What does it mean to be in good standing? Your are considered in good standing if you maintain your Vermont Forester License and pay your membership dues on time. If you fail to comply with either requirement then the Executive Board will notify you in writing that you are in poor standing. You will have 12 months from the date of the letter to be reinstated as a member in good standing.
Licensed Consulting Forester Application
The process is fairly simple. Fill out the Licensed Consulting Forester application and submit it to the Vermont Woodlands Executive Director online or via mail. The application will be reviewed by the VWA Executive Director and LCF Board Liaison, Allan Thompson to determine eligibility. We will check with your references so it’s a good idea to let them know that you’ve used their name.
Your application is reviewed by the Executive Director and forester liaison to the board
Per our 2009 agreement with CFAV, there are at least three consulting foresters on the board of directors. Your board representatives, in addition to Allan Thompson, are John McClain, Luke Hardt, and Steve Handfield. If you ever have any questions, please contact one of your board representatives or the executive director.
Technical Service Providers
Technical service providers (TSPs) offer services to agricultural producers such as farmers, ranchers, and private forest landowners on behalf of the Natural Resources Conservation Service (NRCS). TSPs help these producers plan, design, and implement conservation practices or develop conservation activity plans to improve agricultural operations.
TSPs can help producers address natural resource concerns in diverse areas, including nutrient management, energy use, forestry, grazing, irrigation, organic agriculture and wildlife habitat. They also provide conservation planning services such as the development of conservation activity plans.

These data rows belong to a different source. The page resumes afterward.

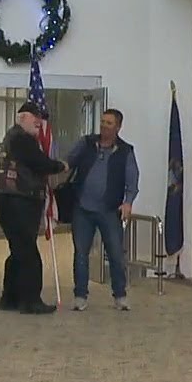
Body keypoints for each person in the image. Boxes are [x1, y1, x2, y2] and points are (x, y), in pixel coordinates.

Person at [0, 102, 66, 314]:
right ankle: (30, 301)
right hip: (19, 202)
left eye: (40, 117)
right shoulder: (21, 139)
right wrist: (60, 166)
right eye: (33, 116)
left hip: (12, 202)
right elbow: (39, 163)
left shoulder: (16, 138)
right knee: (28, 255)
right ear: (21, 118)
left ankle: (10, 298)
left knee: (18, 252)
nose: (39, 120)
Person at [65, 108, 138, 312]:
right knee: (81, 253)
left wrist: (128, 202)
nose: (104, 126)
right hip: (82, 208)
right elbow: (69, 162)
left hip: (109, 210)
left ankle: (120, 296)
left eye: (109, 123)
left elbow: (132, 180)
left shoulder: (125, 151)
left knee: (115, 253)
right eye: (103, 122)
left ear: (118, 127)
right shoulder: (87, 144)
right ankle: (80, 296)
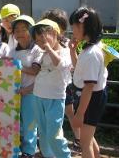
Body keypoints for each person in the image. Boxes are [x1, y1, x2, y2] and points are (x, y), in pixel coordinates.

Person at [69, 7, 108, 158]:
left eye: (74, 27)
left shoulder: (91, 53)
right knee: (89, 138)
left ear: (85, 27)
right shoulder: (90, 49)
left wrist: (79, 114)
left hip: (91, 99)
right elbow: (81, 70)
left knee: (85, 143)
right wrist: (73, 51)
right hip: (91, 97)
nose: (73, 31)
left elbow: (89, 86)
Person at [42, 8, 81, 152]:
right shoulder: (44, 41)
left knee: (70, 112)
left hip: (64, 83)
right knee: (52, 118)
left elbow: (71, 60)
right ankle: (53, 145)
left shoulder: (65, 42)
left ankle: (78, 139)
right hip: (49, 85)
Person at [31, 19, 71, 158]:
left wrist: (48, 47)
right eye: (37, 40)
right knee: (42, 132)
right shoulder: (42, 52)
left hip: (55, 98)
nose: (40, 43)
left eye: (43, 39)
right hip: (38, 95)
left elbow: (60, 65)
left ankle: (64, 156)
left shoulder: (65, 51)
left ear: (54, 33)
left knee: (54, 134)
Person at [9, 15, 42, 158]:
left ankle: (29, 151)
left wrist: (17, 66)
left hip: (31, 91)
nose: (20, 33)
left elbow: (35, 71)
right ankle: (16, 148)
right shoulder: (12, 51)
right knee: (15, 121)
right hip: (15, 92)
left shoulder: (37, 50)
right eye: (17, 30)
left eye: (24, 29)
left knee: (29, 122)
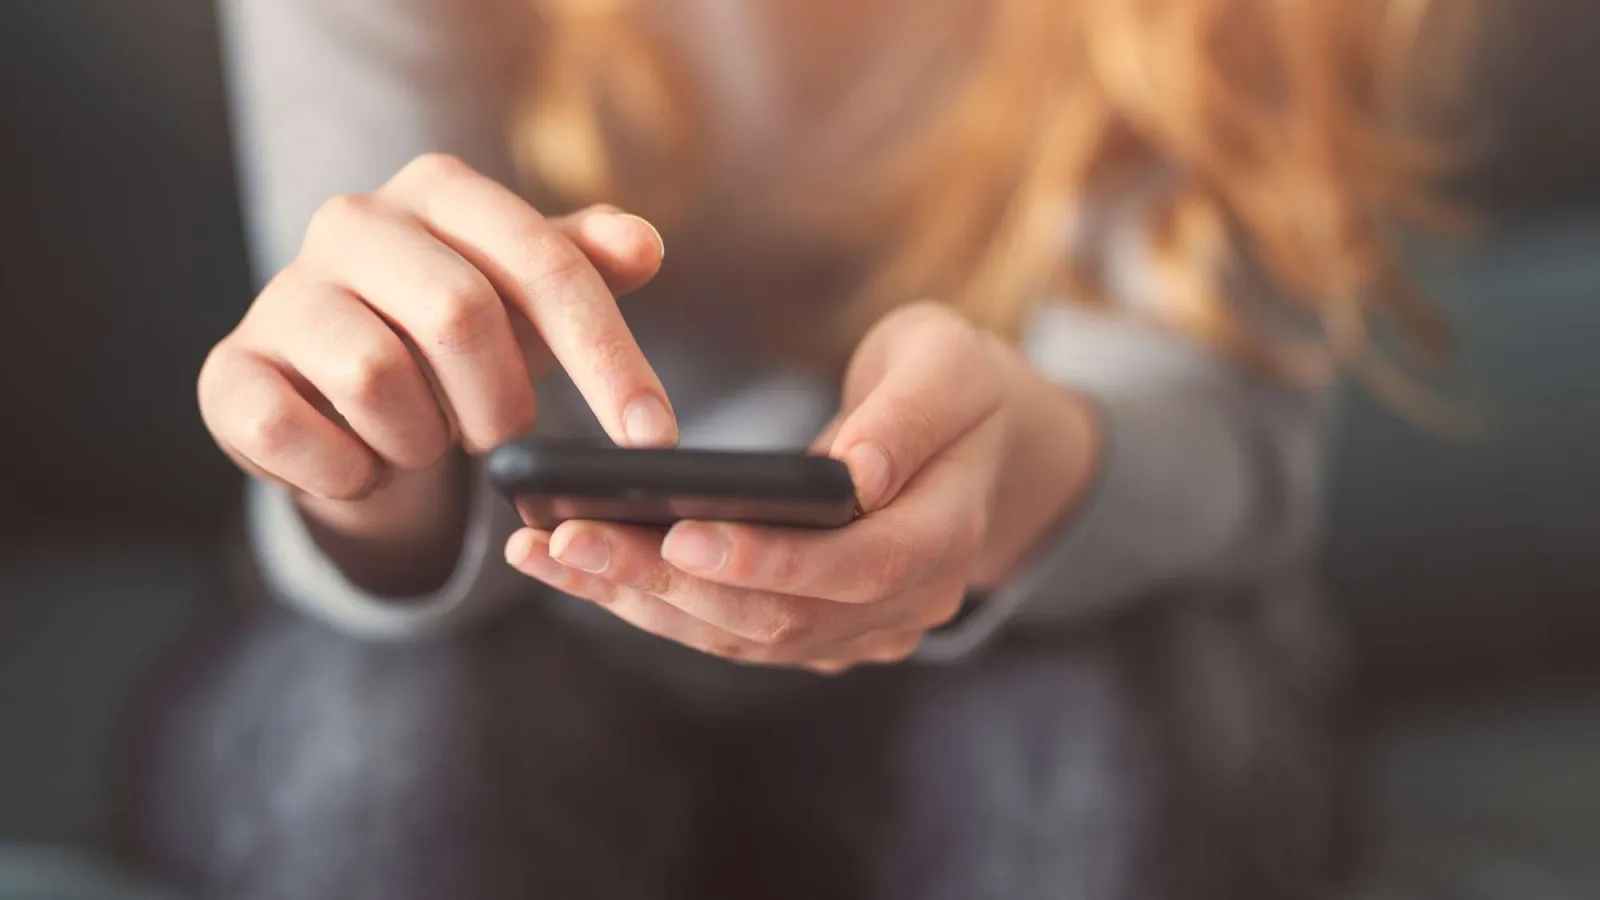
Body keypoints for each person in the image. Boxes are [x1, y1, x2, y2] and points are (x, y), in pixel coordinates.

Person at [133, 0, 1468, 898]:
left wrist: (1021, 474)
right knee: (389, 752)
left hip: (1055, 614)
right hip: (512, 632)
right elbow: (384, 433)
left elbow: (1225, 433)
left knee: (1087, 748)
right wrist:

They can also plan, design, and help producers implement conservation practices that meet NRCS standards and specifications for conservation activities. TSPs work on behalf of NRCS, so they maintain the confidentiality of the agricultural producers they help. In addition, TSPs can help farmers, ranchers, and forest landowners comply with federal, state, tribal, and local laws and regulations.
TSP conservation work falls into two broad categories:
- conservation practice planning, design and implementation
- conservation activity plan development
Farmers, ranchers and forest landowners can use conservation activity plans to address specific natural resource objectives such as nutrient and pest management, forestry, energy conservation, or transitioning to organic agriculture.
If approved for an EQIP contract that includes TSP services, the participant chooses a TSP from an NRCS-approved list and negotiates payment for the selected TSP’s services. Once technical services are completed, the TSP provides documentation and an invoice to the participant who then provides the documentation or notification of completion invoice to NRCS for certification and reimbursement.
NRCS reimburses the producer at a contracted rate established by the program. The maximum rates for technical services are listed on the TSP website, TechReg or are available in the 2021 State Payment Schedule.
The TSP certification process includes required training and verification of education, knowledge, skills and abilities.
Apply for TSP registration or certification on the TechReg website, NRCS’s online TSP registry. TechReg provides information to individuals, private businesses, American Indian tribes, nonprofit organizations, and public agencies on how to become a TSP or agricultural producers and private forest landowners can find a TSP in TechReg.
- New and certified TSPs can Log into TechReg
- Landowners looking for assistance can Find a TSP
- Individuals and businesses can Become a TSP
Participants in NRCS’s Environmental Quality Incentives Program (EQIP) may be eligible to receive financial assistance to work with TSPs to develop conservation activity plans or plan, design and implement certain conservation practices. Only TSPs can develop conservation activity plans. If you work with landowners who take advantage of NRCS Environmental Quality Incentive Program (EQIP) cost share funds you will either need to be a TSP or have a TSP sign off on plans.